The result that appears in the TOX_FHM column is the predicted concentration in units of mg/L of a given compound that will kill 50 percent of a population of minnows after an exposure time of 96 hours.
Although relatively few pharmaceutical compounds appeared in the training set of this model, those molecules that do fall into its chemical space still have a high predictive confidence. The model is best suited to aromatic, amine-rich, halogenated, or non-polar compounds.
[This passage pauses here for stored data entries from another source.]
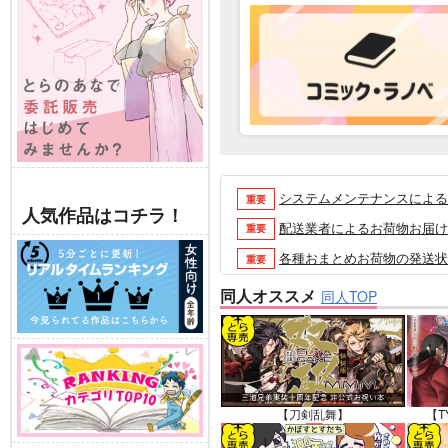
システムメンテナンスによるau 
重要
人気作品はコチラ！
配送業者によるお荷物お届け遅延
重要
各種おまとめお荷物の発送状況に
重要
【2026/5/7より】再販投票
重要
同人オススメ
同人TOP
【2026/4/1より】とらの
重要
おまとめサイクル「定期便(月2
重要
「とらのあな×駿河屋日本橋乙女
重要
【2025/12/1より】「通
重要
【刀剣乱舞】
【T
個人情報保護方針の改定について（2
重要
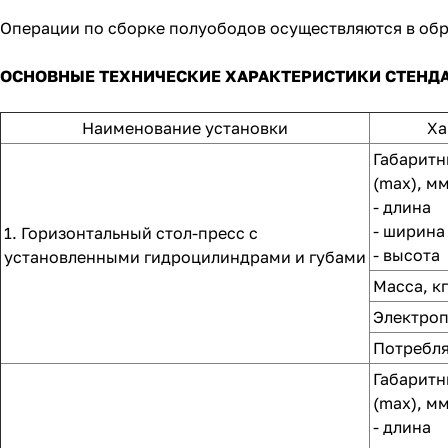
Операции по сборке полуободов осуществляются в об
ОСНОВНЫЕ ТЕХНИЧЕСКИЕ ХАРАКТЕРИСТИКИ СТЕНД
Наименование установки
Ха
Габаритн
(max), мм
- длина
- ширина
1. Горизонтальный стол-пресс с
- высота
установленными гидроцилиндрами и губами
Масса, кг
Электро
Потребля
Габаритн
(max), мм
- длина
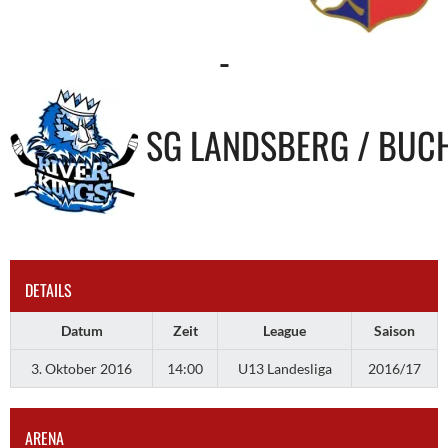
-
SG LANDSBERG / BUC
DETAILS
Datum
Zeit
League
Saison
3. Oktober 2016
14:00
U13 Landesliga
2016/17
ARENA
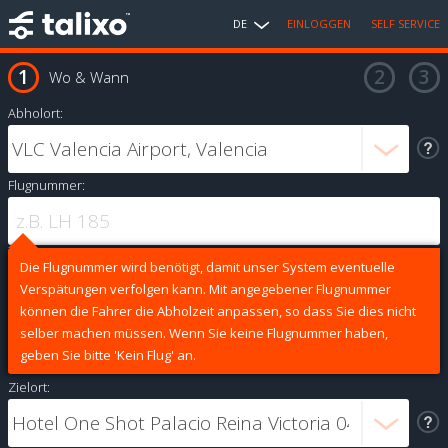
DE
EINLOGGEN
SELF SERVICE
Wo & Wann
Abholort:
Flugnummer:
Die Flugnummer wird benötigt, damit unser System eventuelle
Verspätungen verfolgen kann. Mit angegebener Flugnummer
können die Fahrer die Abholzeit anpassen, so dass Sie dies nicht
selber machen müssen. Wenn Sie keine Flugnummer haben,
geben Sie bitte 'Kein Flug' an.
Zielort:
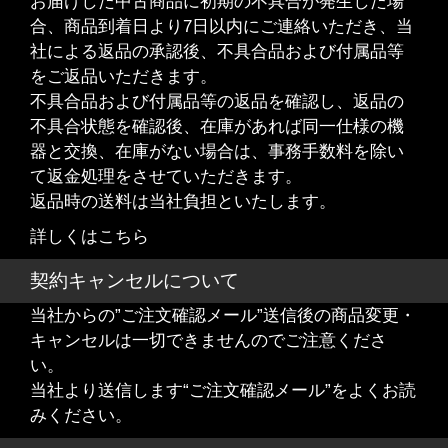
お届けした中古商品に初期の不具合が発生した場
合、商品到着日より7日以内にご連絡いただき、当
社による返品の承認後、不具合品および付属品等
をご返品いただきます。
不具合品および付属品等の返品を確認し、返品の
不具合状態を確認後、在庫があれば同一仕様の機
器と交換、在庫がない場合は、事務手数料を除い
て返金処理をさせていただきます。
返品時の送料は当社負担といたします。
詳しくはこちら
契約キャンセルについて
当社からの”ご注文確認メール”送信後の商品変更・
キャンセルは一切できませんのでご注意くださ
い。
当社より送信します“ご注文確認メール”をよくお読
みください。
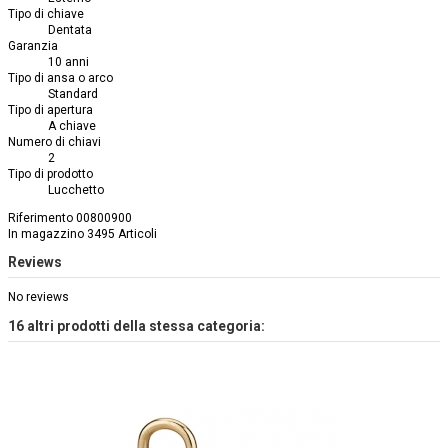
Tipo di chiave
Dentata
Garanzia
10 anni
Tipo di ansa o arco
Standard
Tipo di apertura
A chiave
Numero di chiavi
2
Tipo di prodotto
Lucchetto
Riferimento
00800900
In magazzino
3495 Articoli
Reviews
No reviews
16 altri prodotti della stessa categoria:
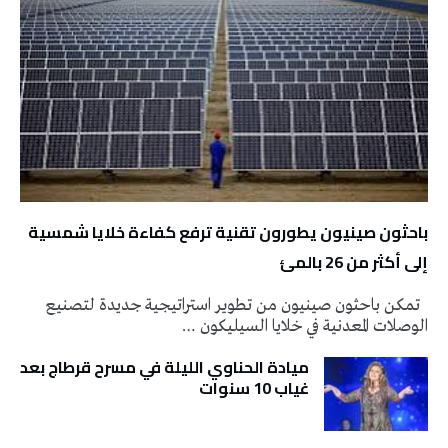
باحثون صينيون يطورون تقنية ترفع كفاءة خلايا شمسية
إلى أكثر من 26 بالمئ
تمكن باحثون صينيون من تطوير استراتيجية جديدة لتصنيع
الوصلات المعدنية في خلايا السيليكون …
ميادة الحناوي الليلة في مسرح قرطاج بعد
غياب 10 سنوات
Another toxicity assay has been developed at the College of Veterinary Medicine at the University of Tennessee in the laboratory of Prof. T.W. Schultz (Schultz 1997). The assay measures the concentration of toxicant needed to inhibit 50% growth (IGC50) in the protozoan species, Tetrahymena pyriformis, after approximately 40 hours exposure (8-9 cell cycles in the control group) at 27°C. Publicly available data from this assay was employed in a recent publication to assess various QSAR modeling approaches by different research groups (Zhu et al, 2008). In that study, the dataset was partitioned into a training set (provided to each of the modeling groups) and two test sets (the second test set being discovered after the study was initiated). Using the same partitioning, we matched the best level of performance (in both test sets) as reported among individual models of that study. By repartitioning the full dataset into training/verification and test sets using a Kohonen map, further improvement in performance was achieved as shown in figure below. The output is pIGC50 where the IGC50 part is in units of mmol/L.
The next aquatic toxicity model, TOX_DM, is based on lethal concentration (in mg/L) that results in the death of 50% of Daphnia magna (water fleas) after 48 hours. The data for this study was obtained from the EPA’s website with the endpoint given as pLC50 along with the guidelines as to how it was obtained from the EPA’s ECOTOX database. Although the model was developed in molar units (as the graph below indicates) to eliminate explicit molecular weight dependence, the model output is converted back to the LC50 expressed in units of mg/L. The model’s performance reflects the quality of experimental data used to build it. It should be noted that approximately 10% of this data set was composed of pLC50 values derived from measurements varying more than one log unit, which is a common problem with biological data obtained from different sources. On the other hand, the Spearman’s rank correlation coefficient is 0.88 for the training/verify and test sets, which implies that the artifact caused by the disparity of measurements may not be significantly impacting the qualitative side of TOX_DM model.